There is more to an SLA than just identifying a specific performance threshold, however. SLAs can also define support options and compensation for service levels not met. This article will discuss the Top 10 things any data center should consider when implementing SLAs.
Top 10 aspects of successful SLAs in the data center
- Fundamentals: The basic approach to SLA implementation revolves around these core areas: processes, technology, and people. Don't focus solely on the technology when implementing SLAs. In many cases it's not the network, hardware, or software that causes an outage. Assess your processes and your staff. Education and process validation are just as important in outage prevention as having N+1 architecture. If your staff isn't trained to support a high availability cluster you've deployed, outages could be even longer than they would be without the cluster.
- Measurable: An SLA must be quantifiable. Not only does this mean that it must be specific in the verbiage of what is being measured (monthly latency of the network will not exceed 95 milliseconds round-trip), it must also be a unit of measure that your data center is able to capture. For example, setting a 99.9% SLA on the availability of a Web app and using only ping to determine if a server is up or down is not a measurable SLA. The Web server could be functioning appropriately but the application itself may have stopped responding. Be sure you have the tools you need to accurately measure the SLAs you are setting.
- Manageable: Set SLAs only in areas where a service is critical. Setting too many SLAs means your IT department has to spend more of its time sorting out data, analyzing trends and responding to outages in non-critical service areas, instead of other higher priority tasks.
- Achievable: Make sure your goals reasonable for your infrastructure. If your network is at 90% utilization, you may not be able to guarantee certain levels of response times. You might need to set expectations and do some education with the end users and other stakeholders about what is a reasonable level of availability to achieve with the infrastructure you have in place currently.
- Define how performance is measured: Ensuring everyone understands how the metrics are gathered and calculated is important. Always set parameters to show what is being measured and when. For example: "Server performance will not exceed an average of 80% CPU utilization between 8am and 5pm Monday-Friday."
- Appropriate: Ensure SLAs are appropriate for your organization. The SLAs for a global conglomerate can and should be different from the SLAs for a government agency or a web-based retailer.
- Review schedule: For every SLA that is set, define a corresponding review schedule for that specific service area within your regular capacity planning and review sessions. Use the metrics you gather from this SLA to help shape your future expansion or service enhancement plans.

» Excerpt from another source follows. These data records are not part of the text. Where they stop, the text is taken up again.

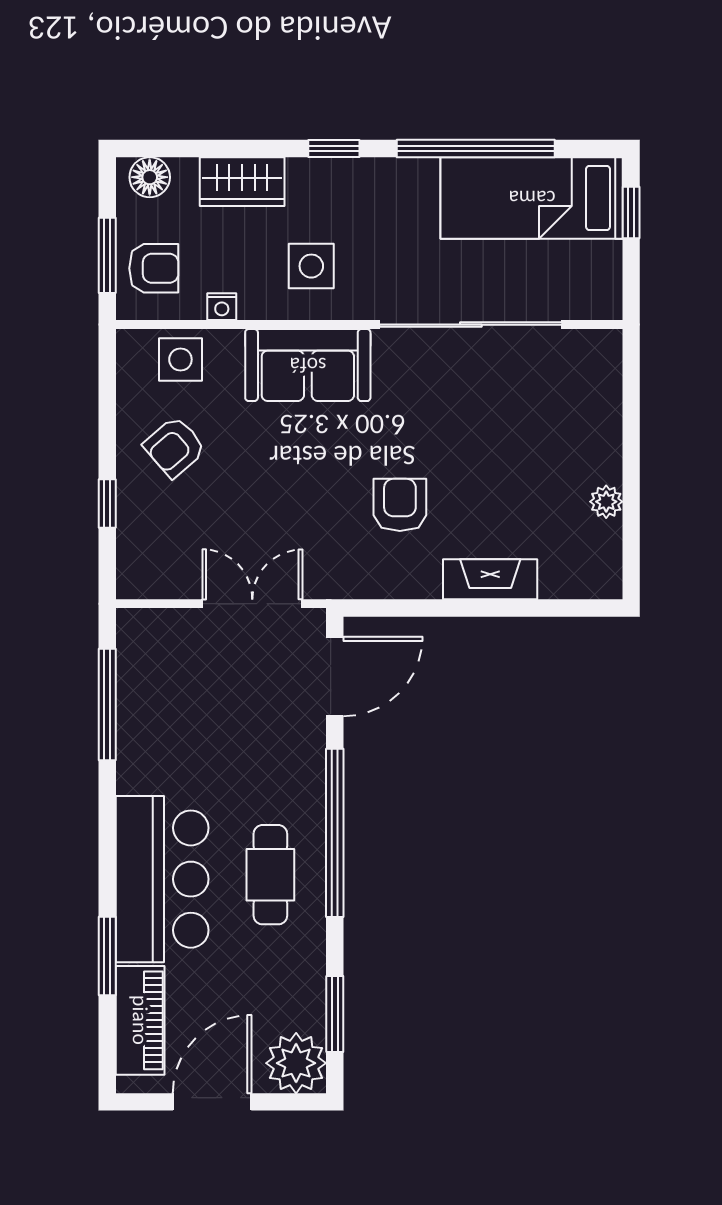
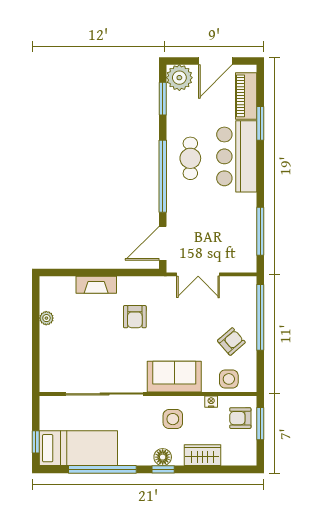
floor lamp: (150, 177) -> (163, 457), moved
window: (107, 504) -> (260, 317), width x3.17

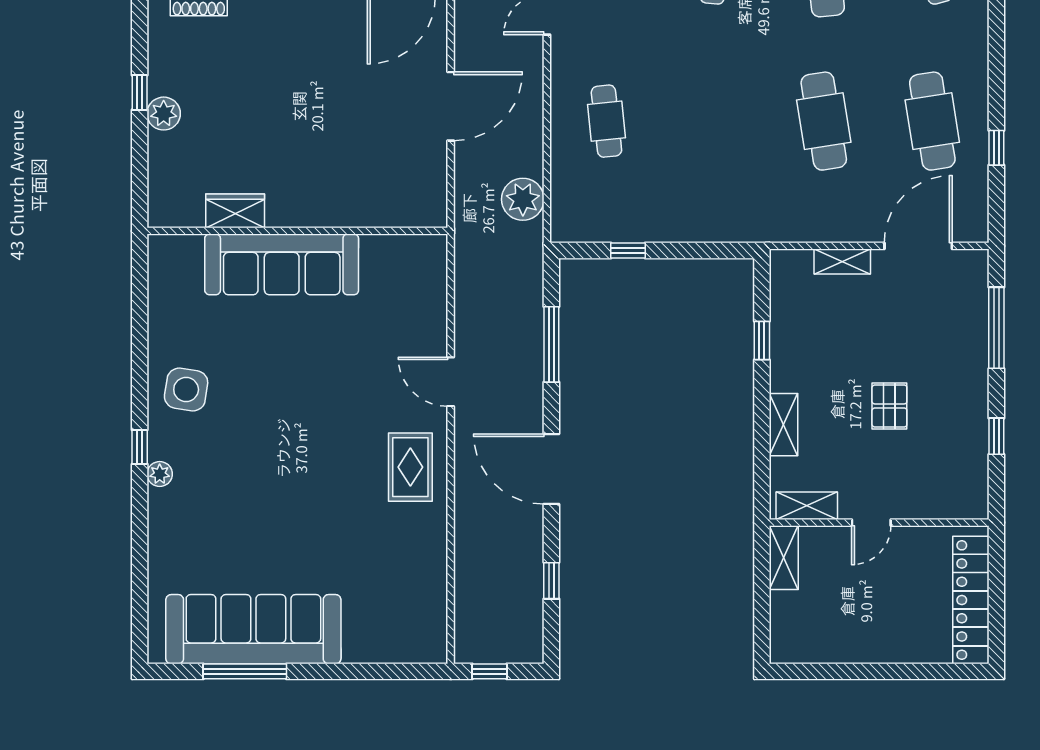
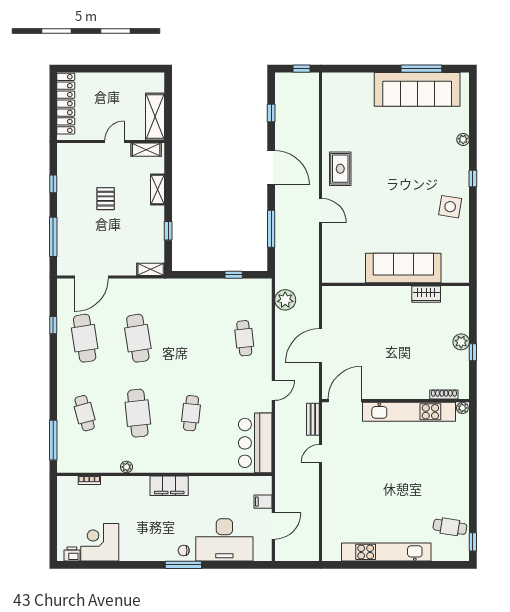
shelving: (842, 262) -> (151, 269), moved
plant: (160, 474) -> (463, 139), moved
shelving: (784, 558) -> (155, 117), width x1.50, depth x1.33

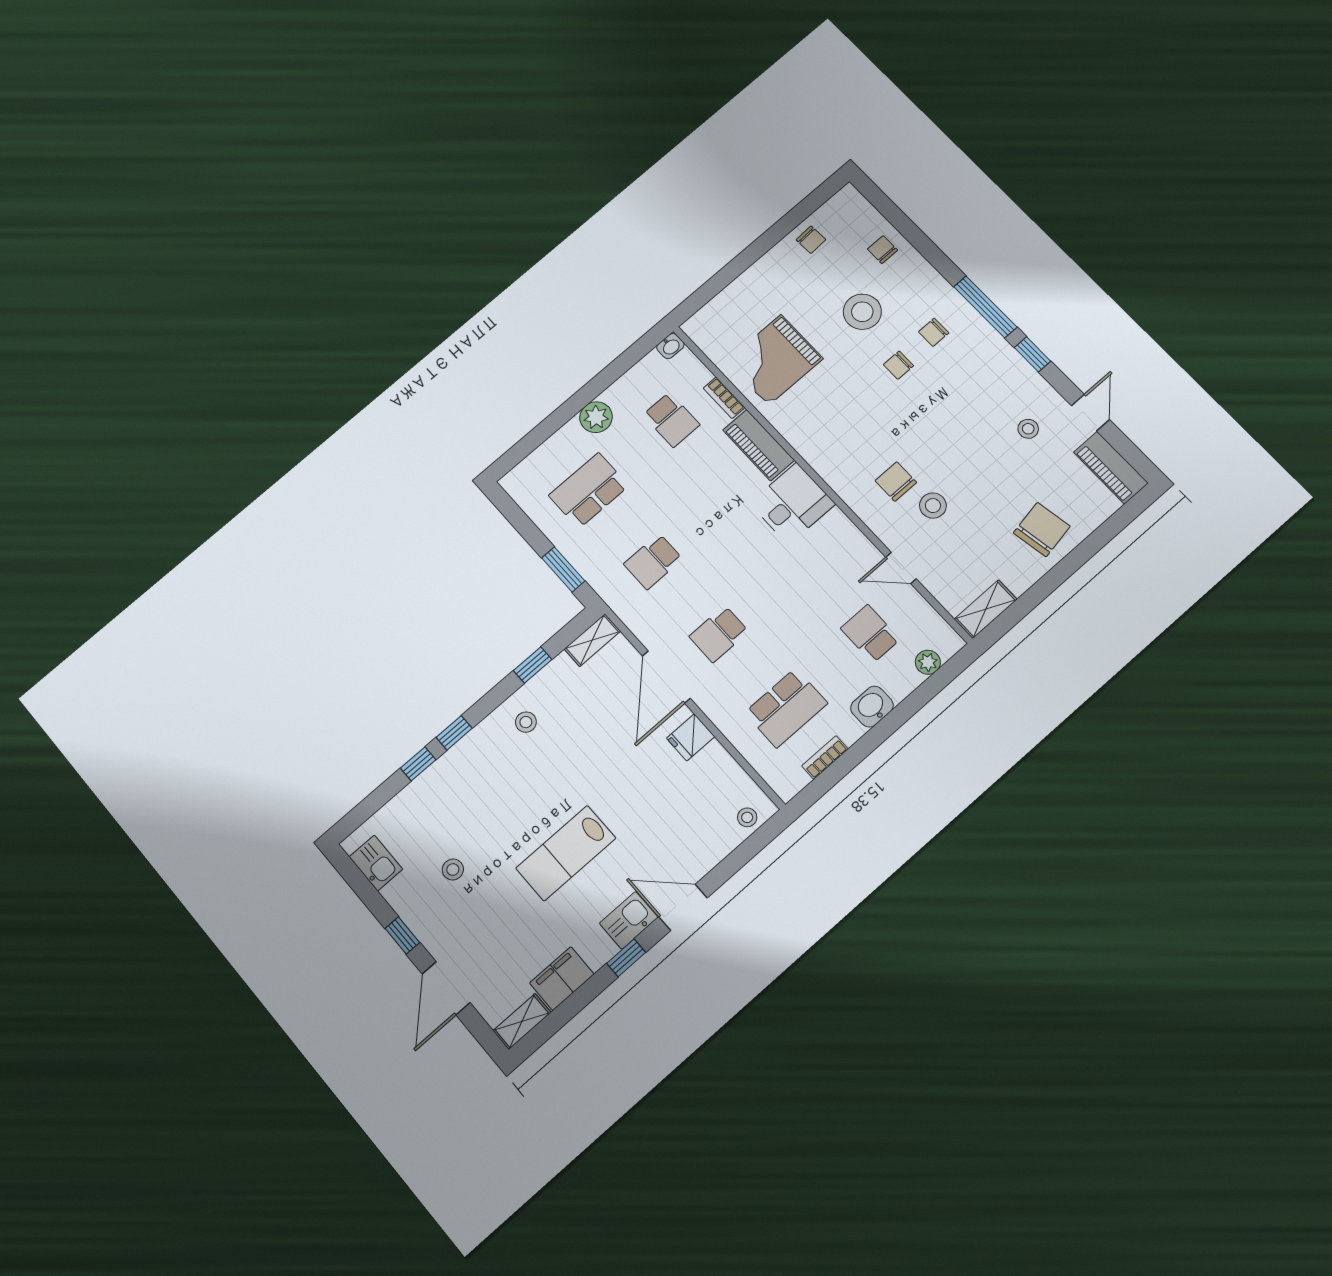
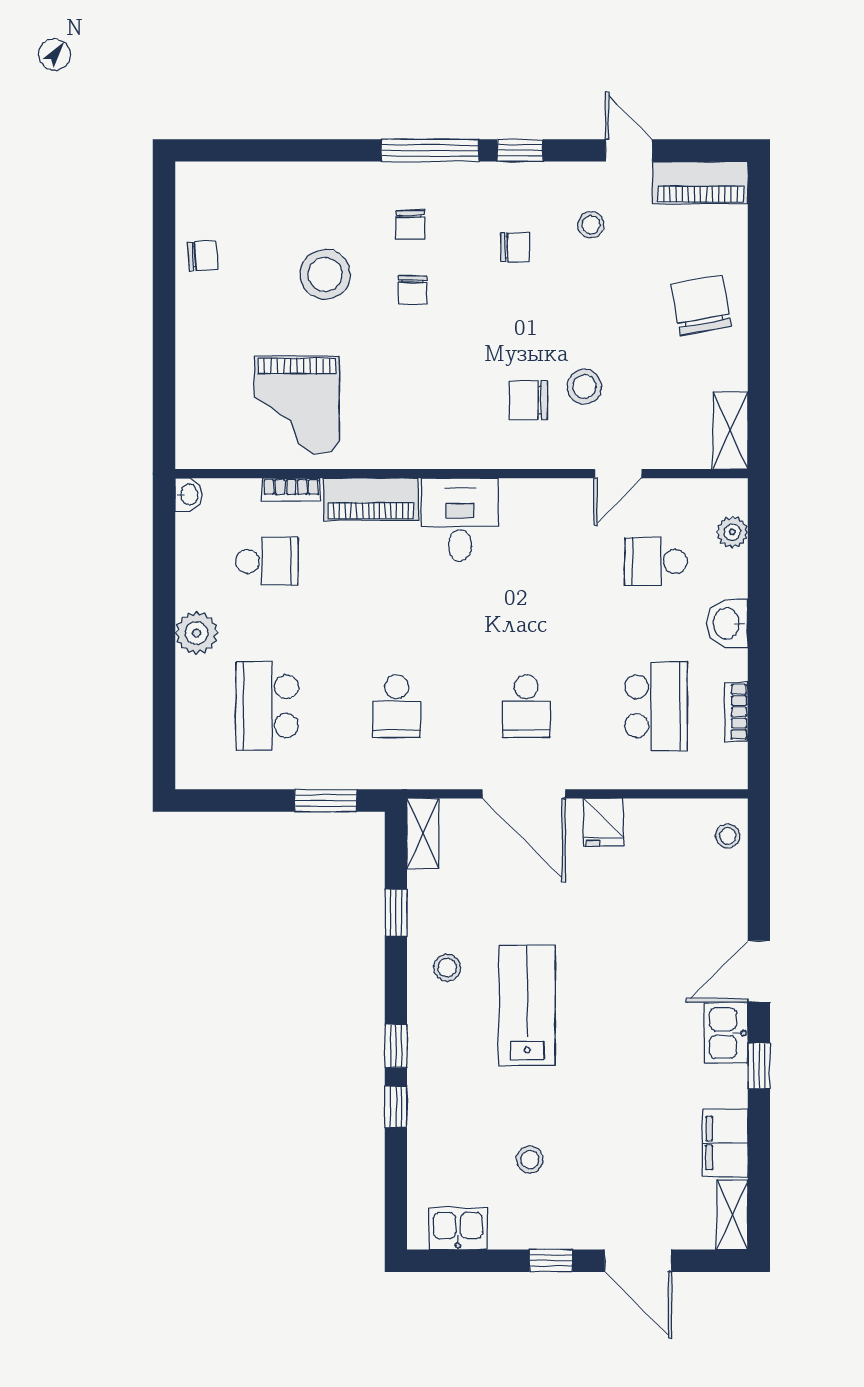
chair: (882, 250) -> (515, 247), moved, turned 180
lab bench: (566, 853) -> (527, 1005), moved, turned 180

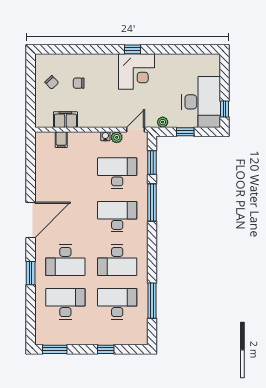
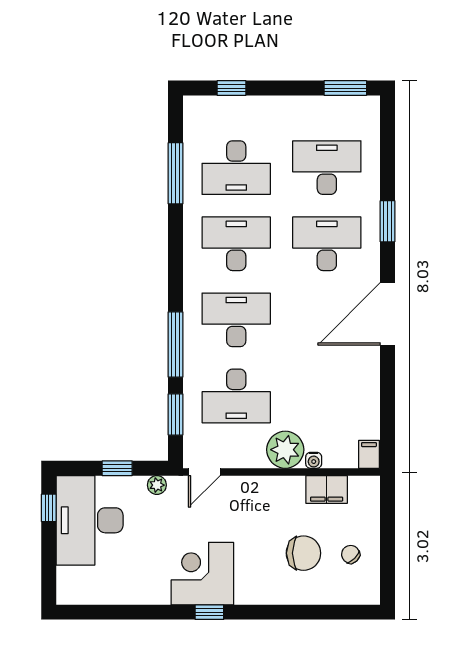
chair: (79, 83) -> (303, 553), width x1.87, depth x1.87
water cooler: (105, 136) -> (314, 460), moved
plant: (117, 137) -> (285, 450), moved, width x1.88, depth x1.88
filing cabinet: (61, 140) -> (369, 454), moved
desk: (117, 217) -> (236, 320), turned 180
desk: (65, 304) -> (327, 168), turned 180
window: (106, 349) -> (231, 88), moved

- Remedy Plan: Define how you will respond to outages. Will your users be entitled to an explanation of all outages, or just specific critical outages? What, if any, service credits will be paid to your customers, internal or external for outages? How will future outages be prevented?
- In line with IT processes: Ensure that the areas you are setting SLAs match up with the processes you have in place. A mismatch between the two could result in a situation where the staff on site is unable to remedy the situation in the mandated recovery window. For example, don't set an SLA for a specific application that states the app will back in service within a 2-hour recovery window if your onsite support agreement for your server hardware has a 4 hour response time.
- Exceptions: Define the situations under which SLAs will be not honored. This can include such things as natural disaster, holiday schedules, 3rd party vendor service failures, end-user misconduct, scheduled maintenance windows, or core business hours.